4. What the heck is that sound?
When most people think about video, they can forget that audio is just as important. And just like video can go wrong, so can audio.
One client hired a videographer to record a series of interviews with some very important people. The client doesn't know what went wrong – only that large portions of the audio were “garbled” and “sounded like a robot was talking.”
There are many possibilities:
- The interview might have been recorded in an area with a lot of electromagnetic interference
- There might have been interference from nearby cell phones
- The videographer might have used a wireless microphone – they’re a lot more susceptible to interference
- There could have been equipment failure, such as a bad cable or a worn input on the camera
There could have been mismatched equipment
But to our client, the reason didn’t matter. What mattered is that much of the interview material was unusable because of bad audio.

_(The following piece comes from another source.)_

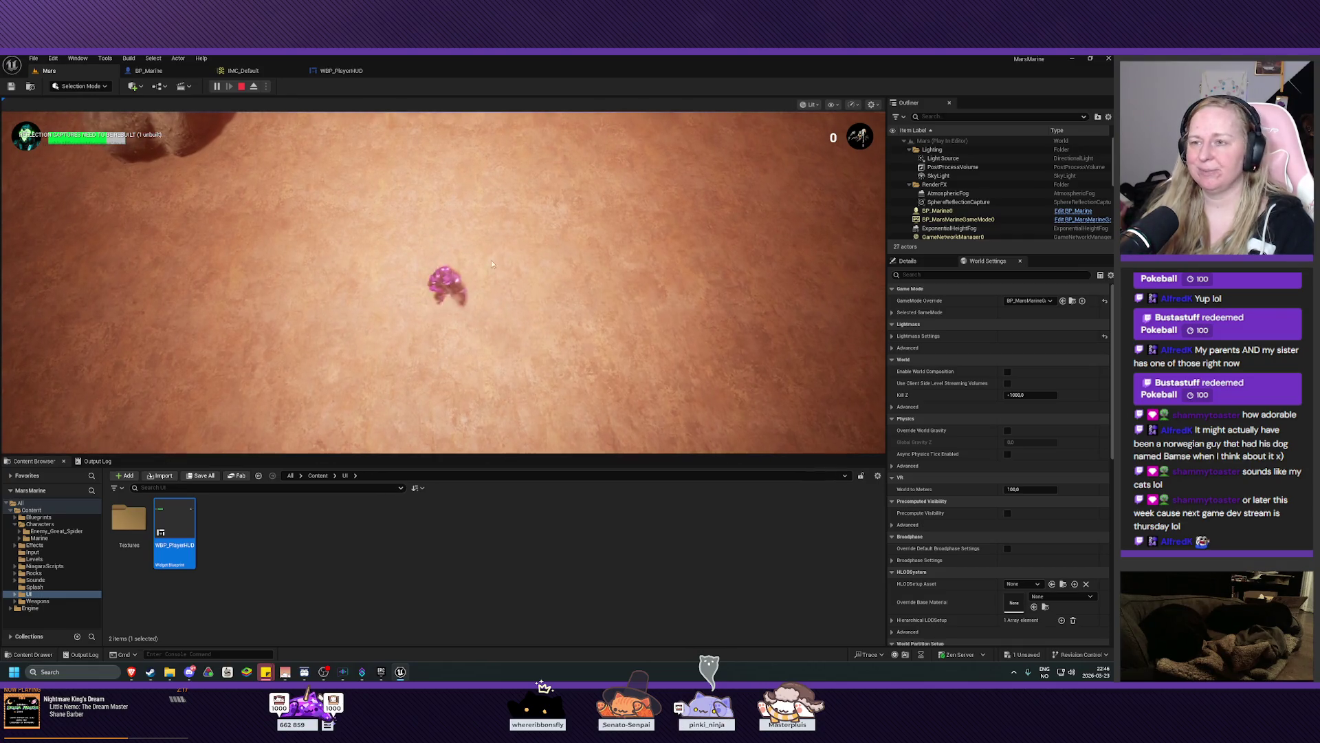
key("w")
key("d")
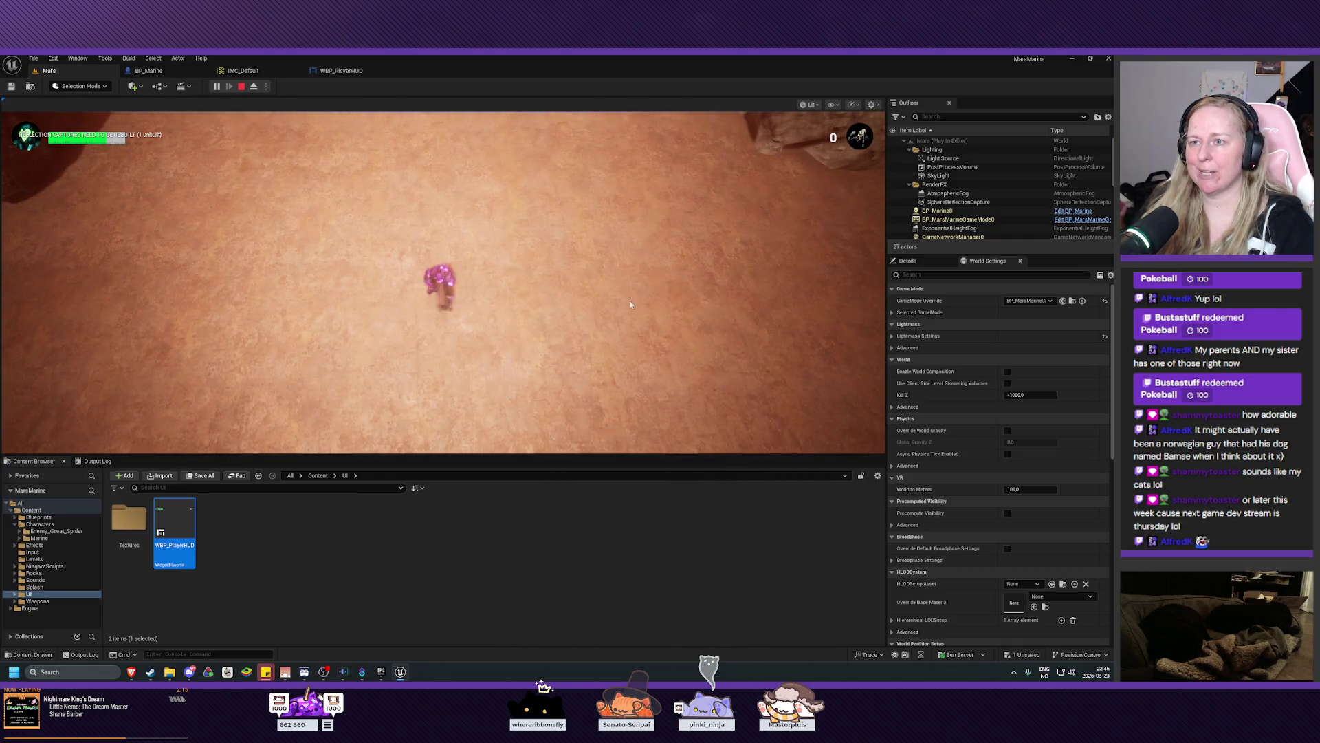
key("a")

Vendors must have video and audio equipment that’s in good condition, and they must check their equipment on a regular basis for integrity.
How we do things
We’ve been around since 2001, and so we’ve had time to develop systems and processes that minimize mishaps and keep our clients happy.
When it comes to production:
- We’re dedicated to keeping our equipment up-to-date
- We are constantly checking our equipment to make sure everything is in good repair
- If something isn’t working properly, we send it out for repair or we replace it
- Immediately following all shoots, memory cards are removed from cameras, and not put back into cameras until the media has been downloaded and backed up
- We are always cognizant of potential failure points – and going into shoots, we prepare for them
- Clear communication with our clients – and within our team - is a top priority
I’m not saying that we’ve never had a problem on a shoot. That would be a lie – because once in a while, things do go wrong. That's the nature of this business.
I am saying that we’ve learned to prepare for disaster, so that when things do go wrong, they’re not horror stories.